Wozu wird nun eigentlich der Freitag gelesen? Dazu sagen die Leser: zuallererst um sich zu informieren, am wenigsten, um sich zu unterhalten. Auf einer Skala von 1 bis 6 steht Information auf dem ersten Platz (1,45). Es folgen Auseinandersetzung (1,96), Orientierung (2,06) und Unterhaltung (3,58).

Wie würden sich Freitag-Leser bei Wahlen entscheiden? Die Sonntags-Frage ergab ein deutliches Plus für die PDS. Sie hätte 65% der Stimmen erhalten, gefolgt von den Grünen mit 15,5% und der SPD mit 7,1%. CDU und FDP lägen unter 1%. Damit hat die Freitag-Leserschaft auf den Kosovo-Krieg reagiert, denn die Umfrage fand im Juni, also unmittelbar nach dem Ende der NATO-Luftangriffe, statt. Die Zustimmung für Rot-Grün sank, und innerhalb des linken Spektrums, zu dem sich die Freitag-Leser selbst zählen, gab es eine deutliche Abnahme der Zustimmung zu SPD und den Grünen.

Vergleicht man die Zahlen von 1990 und 1994 mit denen von 1999, können wir große Sympathieverluste für die Grünen feststellen. 1990 erreichten die Grünen 70,8%. (Es wurde damals danach gefragt, welche Partei positiv gesehen wird; Mehrfachnennungen waren möglich.) 1994 nannten noch 41,3% die Grünen als ihre bevorzugte Partei (es war keine Wahlfrage, sondern eine nach der Sympathie; Mehrfachnennungen waren nicht mehr möglich). Jetzt - 1999 - bekamen die Grünen auf einer Skala von 1 bis 6 die Note 3,7. Anders die Zahlen der PDS: 1990 sahen sie 45% positiv, 1994 sahen sie 40,2% als ihre bevorzugte Partei an und 1999 erhält sie mit 2,6 die absolut beste Bewertung der Parteien. (PDS 2,6; Grüne 3,7; SPD 4,3; CDU 5,5; FDP 5,8).

Das ist jetzt also das Bild, das wir uns von unseren Lesern machen können: hochgebildet, politisch und sozial engagiert mit großem Lesehunger, mit starkem Interesse für grundlegende Fragen der Gesellschaft und der Gesellschaftspolitik.
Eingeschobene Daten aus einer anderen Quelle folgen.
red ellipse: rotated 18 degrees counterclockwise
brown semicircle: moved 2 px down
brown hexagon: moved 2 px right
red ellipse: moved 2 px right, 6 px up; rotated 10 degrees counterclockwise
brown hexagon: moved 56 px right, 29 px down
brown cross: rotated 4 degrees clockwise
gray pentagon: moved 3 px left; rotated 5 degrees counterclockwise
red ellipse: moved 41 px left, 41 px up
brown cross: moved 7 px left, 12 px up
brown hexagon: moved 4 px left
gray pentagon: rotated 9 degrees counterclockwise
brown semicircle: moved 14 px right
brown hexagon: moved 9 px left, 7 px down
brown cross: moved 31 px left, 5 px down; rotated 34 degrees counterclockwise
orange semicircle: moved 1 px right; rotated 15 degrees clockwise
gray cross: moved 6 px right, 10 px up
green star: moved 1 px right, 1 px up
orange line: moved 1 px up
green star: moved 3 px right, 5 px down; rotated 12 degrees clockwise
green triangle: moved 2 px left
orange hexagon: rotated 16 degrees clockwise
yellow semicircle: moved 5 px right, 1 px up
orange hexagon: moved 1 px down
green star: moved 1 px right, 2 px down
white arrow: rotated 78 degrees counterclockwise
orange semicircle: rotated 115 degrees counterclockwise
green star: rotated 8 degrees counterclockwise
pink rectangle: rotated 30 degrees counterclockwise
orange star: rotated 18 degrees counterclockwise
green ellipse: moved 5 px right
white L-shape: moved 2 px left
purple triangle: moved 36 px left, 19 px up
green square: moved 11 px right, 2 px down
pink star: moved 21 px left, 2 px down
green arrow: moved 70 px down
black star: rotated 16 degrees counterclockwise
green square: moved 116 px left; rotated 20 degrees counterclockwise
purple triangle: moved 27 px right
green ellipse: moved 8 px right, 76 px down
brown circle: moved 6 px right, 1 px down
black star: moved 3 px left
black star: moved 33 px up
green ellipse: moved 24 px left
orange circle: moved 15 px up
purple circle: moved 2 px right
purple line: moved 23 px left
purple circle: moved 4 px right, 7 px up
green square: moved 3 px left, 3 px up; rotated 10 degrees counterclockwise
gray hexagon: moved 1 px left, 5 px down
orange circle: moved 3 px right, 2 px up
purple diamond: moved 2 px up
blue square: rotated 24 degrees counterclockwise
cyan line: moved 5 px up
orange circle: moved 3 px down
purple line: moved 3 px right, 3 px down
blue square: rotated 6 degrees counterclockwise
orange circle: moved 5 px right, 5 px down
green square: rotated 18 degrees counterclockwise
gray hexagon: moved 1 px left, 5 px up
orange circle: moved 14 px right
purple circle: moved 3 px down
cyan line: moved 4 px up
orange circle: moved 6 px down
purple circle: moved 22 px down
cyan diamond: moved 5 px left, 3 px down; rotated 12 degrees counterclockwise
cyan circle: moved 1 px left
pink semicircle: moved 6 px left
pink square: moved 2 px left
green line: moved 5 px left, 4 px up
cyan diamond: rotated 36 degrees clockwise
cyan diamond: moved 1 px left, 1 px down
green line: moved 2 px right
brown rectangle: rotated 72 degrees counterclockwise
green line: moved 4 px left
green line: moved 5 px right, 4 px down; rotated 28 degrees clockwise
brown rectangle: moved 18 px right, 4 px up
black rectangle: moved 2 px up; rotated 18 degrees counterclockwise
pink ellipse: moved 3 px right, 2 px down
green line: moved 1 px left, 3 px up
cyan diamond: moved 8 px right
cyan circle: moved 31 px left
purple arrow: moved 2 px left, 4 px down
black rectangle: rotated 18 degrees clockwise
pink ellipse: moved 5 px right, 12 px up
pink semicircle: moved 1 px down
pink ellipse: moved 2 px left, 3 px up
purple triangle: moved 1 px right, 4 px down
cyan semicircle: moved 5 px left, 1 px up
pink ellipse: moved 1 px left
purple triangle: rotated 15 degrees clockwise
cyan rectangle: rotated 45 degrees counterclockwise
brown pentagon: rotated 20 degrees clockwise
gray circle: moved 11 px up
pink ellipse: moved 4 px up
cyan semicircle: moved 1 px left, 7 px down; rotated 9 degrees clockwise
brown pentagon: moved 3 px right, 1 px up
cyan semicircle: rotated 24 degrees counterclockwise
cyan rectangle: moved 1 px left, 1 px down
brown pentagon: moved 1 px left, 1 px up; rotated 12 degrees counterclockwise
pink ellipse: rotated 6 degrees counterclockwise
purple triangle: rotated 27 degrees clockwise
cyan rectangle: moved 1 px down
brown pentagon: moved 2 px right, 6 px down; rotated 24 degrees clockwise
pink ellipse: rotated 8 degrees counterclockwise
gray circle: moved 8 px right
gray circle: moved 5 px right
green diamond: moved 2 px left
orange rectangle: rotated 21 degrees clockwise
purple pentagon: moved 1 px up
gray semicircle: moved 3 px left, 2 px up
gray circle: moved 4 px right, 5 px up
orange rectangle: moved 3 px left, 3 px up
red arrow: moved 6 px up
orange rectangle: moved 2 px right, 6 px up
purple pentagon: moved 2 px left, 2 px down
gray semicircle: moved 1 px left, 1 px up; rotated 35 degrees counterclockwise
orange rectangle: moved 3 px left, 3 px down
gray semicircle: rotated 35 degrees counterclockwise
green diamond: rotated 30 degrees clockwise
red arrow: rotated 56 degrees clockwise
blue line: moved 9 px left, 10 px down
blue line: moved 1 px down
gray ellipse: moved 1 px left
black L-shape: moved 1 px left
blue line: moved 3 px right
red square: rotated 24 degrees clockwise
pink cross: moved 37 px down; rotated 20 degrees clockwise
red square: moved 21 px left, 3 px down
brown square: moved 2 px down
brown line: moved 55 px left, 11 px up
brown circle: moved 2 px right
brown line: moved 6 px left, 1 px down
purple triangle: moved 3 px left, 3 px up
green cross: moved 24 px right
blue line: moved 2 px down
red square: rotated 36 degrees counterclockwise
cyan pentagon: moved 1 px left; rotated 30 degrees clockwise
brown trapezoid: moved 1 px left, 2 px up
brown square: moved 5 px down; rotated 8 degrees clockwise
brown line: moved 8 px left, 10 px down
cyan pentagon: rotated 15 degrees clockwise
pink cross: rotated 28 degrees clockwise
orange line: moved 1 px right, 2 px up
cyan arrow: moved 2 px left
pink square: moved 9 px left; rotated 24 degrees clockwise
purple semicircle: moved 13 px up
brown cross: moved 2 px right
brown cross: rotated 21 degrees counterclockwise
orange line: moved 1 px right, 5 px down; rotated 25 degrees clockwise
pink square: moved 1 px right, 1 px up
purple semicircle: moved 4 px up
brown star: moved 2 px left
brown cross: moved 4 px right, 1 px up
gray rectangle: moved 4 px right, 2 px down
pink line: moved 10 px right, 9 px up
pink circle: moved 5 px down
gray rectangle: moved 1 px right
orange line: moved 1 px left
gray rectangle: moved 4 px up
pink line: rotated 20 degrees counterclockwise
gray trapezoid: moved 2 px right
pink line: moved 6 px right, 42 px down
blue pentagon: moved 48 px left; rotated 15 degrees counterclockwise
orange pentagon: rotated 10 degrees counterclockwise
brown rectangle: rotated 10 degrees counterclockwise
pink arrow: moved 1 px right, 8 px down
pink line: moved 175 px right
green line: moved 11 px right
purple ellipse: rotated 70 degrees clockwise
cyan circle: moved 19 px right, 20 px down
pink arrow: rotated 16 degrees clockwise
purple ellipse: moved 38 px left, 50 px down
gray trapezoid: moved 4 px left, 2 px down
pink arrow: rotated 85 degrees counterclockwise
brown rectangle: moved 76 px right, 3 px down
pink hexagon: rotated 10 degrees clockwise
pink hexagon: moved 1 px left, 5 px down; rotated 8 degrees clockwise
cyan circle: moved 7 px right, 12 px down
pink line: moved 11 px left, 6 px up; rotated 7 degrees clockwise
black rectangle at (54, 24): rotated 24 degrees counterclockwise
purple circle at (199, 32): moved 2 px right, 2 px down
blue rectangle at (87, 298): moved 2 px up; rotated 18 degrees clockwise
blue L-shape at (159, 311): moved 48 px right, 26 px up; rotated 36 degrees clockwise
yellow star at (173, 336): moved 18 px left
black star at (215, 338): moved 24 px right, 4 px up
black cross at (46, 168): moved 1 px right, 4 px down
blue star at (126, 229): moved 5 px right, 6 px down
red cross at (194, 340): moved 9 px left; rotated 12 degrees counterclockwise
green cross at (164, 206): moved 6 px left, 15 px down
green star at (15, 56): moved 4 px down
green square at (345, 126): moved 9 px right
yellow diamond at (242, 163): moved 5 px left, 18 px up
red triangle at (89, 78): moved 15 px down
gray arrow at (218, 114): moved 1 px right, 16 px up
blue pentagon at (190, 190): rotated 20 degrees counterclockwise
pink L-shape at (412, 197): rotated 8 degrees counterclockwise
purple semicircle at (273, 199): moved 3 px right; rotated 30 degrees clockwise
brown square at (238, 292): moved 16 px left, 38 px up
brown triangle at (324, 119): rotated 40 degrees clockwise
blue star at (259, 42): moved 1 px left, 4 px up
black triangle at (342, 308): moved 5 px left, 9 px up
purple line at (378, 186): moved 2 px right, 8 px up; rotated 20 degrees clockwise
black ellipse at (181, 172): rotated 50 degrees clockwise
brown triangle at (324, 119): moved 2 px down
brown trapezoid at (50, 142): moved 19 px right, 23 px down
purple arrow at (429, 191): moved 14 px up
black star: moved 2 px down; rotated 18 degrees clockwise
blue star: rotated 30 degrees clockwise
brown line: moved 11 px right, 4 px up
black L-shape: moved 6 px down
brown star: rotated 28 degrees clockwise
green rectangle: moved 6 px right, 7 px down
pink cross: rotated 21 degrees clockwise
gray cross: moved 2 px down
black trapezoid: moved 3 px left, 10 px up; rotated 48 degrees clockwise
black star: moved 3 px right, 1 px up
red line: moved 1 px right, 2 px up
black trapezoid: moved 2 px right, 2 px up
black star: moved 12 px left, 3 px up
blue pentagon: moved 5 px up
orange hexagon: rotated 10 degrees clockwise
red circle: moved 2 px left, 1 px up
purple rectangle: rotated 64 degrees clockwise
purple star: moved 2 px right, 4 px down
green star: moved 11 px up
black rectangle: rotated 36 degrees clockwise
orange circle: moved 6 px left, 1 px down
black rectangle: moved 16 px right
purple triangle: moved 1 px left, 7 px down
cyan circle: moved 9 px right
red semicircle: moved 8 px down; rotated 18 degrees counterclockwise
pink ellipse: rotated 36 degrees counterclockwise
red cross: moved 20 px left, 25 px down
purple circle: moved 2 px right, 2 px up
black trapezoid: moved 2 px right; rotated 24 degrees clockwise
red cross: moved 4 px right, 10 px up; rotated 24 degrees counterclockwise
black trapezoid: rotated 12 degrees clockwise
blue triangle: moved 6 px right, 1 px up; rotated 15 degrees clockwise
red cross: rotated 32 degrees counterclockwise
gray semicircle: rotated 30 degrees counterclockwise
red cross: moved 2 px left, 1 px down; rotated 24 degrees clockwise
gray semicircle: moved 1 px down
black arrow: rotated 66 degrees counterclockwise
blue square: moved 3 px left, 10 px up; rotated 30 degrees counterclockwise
Aber auch zu wenig weiblich und zu wenig jung, beides Elemente, die für Gesellschaftspolitik von großer Bedeutung sind.

Redaktion und Verlag werden sich intensiv mit Schlussfolgerungen aus der Umfrage beschäftigen. Begonnen haben wir mit einer Workshop-Reihe über den Freitag 2000. Wie er aussehen soll, darüber werden wir mit unseren Leserinnen und Lesern intensiv kommunizieren.